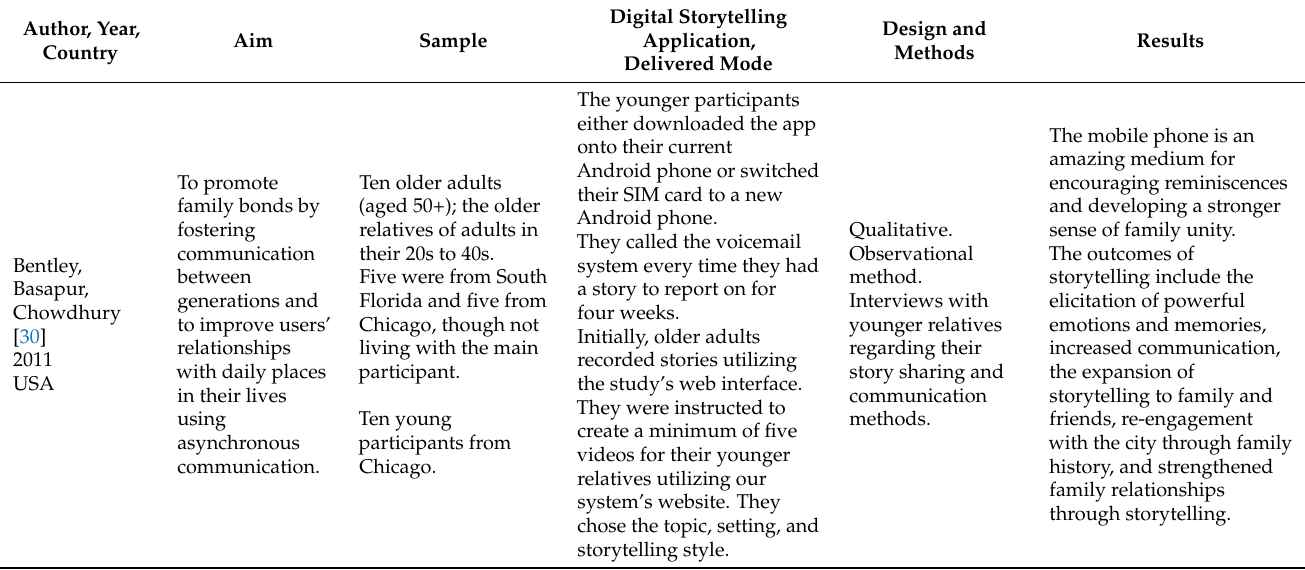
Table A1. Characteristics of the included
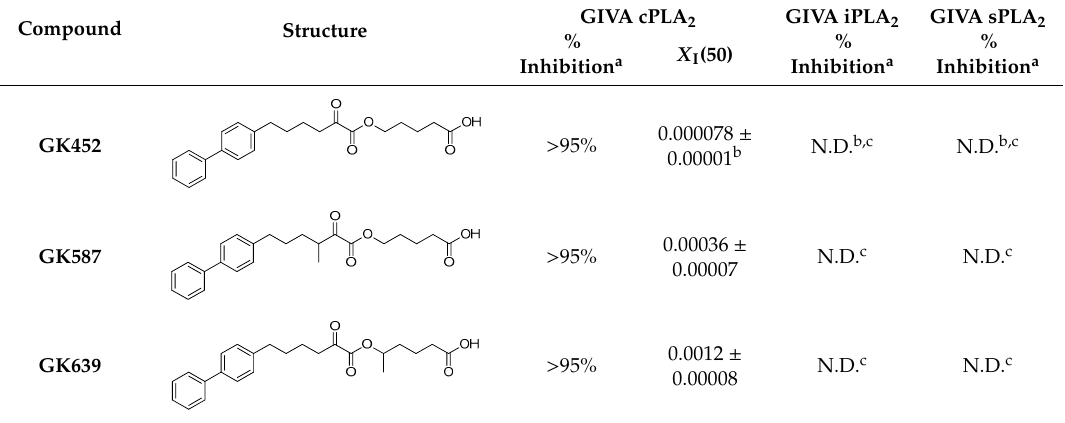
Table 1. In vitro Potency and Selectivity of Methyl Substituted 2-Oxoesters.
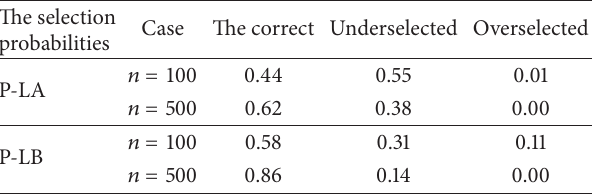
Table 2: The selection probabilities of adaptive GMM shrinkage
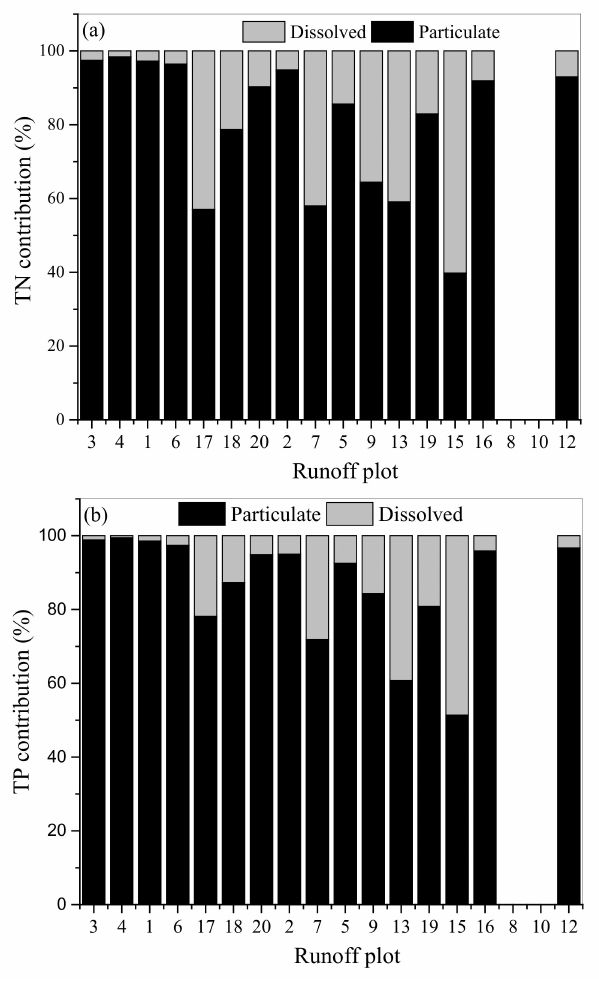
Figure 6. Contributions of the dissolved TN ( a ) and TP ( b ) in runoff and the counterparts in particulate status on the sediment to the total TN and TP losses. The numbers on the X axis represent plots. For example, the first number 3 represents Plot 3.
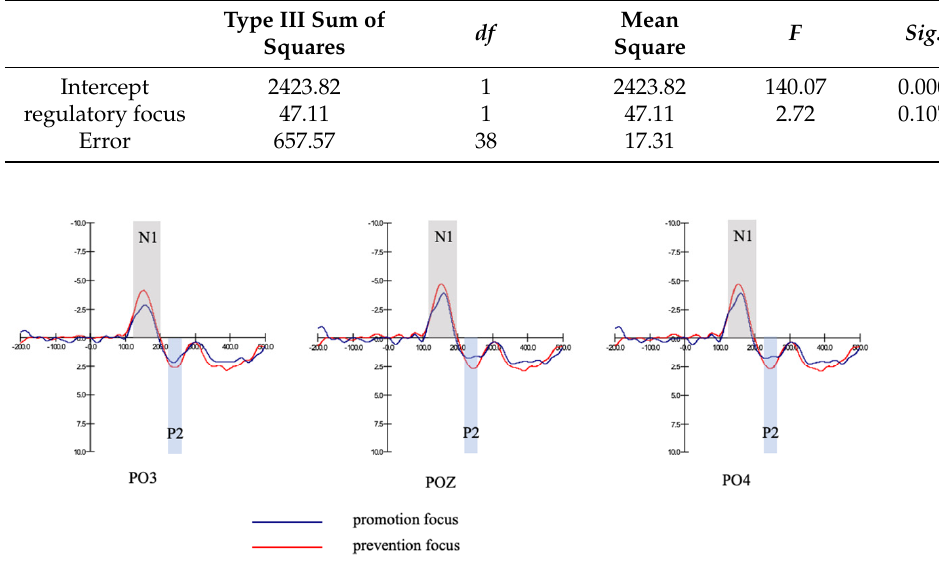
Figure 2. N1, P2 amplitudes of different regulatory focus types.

What the task asks: Copy the whole listing above word for word but do not carry over the pictures.

Task result:
Table A1. Characteristics of the included
Table 1. In vitro Potency and Selectivity of Methyl Substituted 2-Oxoesters.
Table 2: The selection probabilities of adaptive GMM shrinkage
Figure 6. Contributions of the dissolved TN ( a ) and TP ( b ) in runoff and the counterparts in particulate status on the sediment to the total TN and TP losses. The numbers on the X axis represent plots. For example, the first number 3 represents Plot 3.
Figure 2. N1, P2 amplitudes of different regulatory focus types.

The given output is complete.